_JOB ITEM_
Write the listing out again, all of it, word for word.
........
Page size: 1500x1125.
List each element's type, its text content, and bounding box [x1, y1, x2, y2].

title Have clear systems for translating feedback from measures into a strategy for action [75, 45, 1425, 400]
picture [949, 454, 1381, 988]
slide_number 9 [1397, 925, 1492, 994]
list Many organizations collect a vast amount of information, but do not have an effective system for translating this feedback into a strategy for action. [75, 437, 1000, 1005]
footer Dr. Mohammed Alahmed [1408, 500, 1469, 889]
........
_ANSWER AREA_
Page size: 1500x1125.
List each element's type, its text content, and bounding box [x1, y1, x2, y2].

title Have clear systems for translating feedback from measures into a strategy for action [75, 45, 1425, 400]
picture [949, 454, 1381, 988]
slide_number 9 [1397, 925, 1492, 994]
list Many organizations collect a vast amount of information, but do not have an effective system for translating this feedback into a strategy for action. [75, 437, 1000, 1005]
footer Dr. Mohammed Alahmed [1408, 500, 1469, 889]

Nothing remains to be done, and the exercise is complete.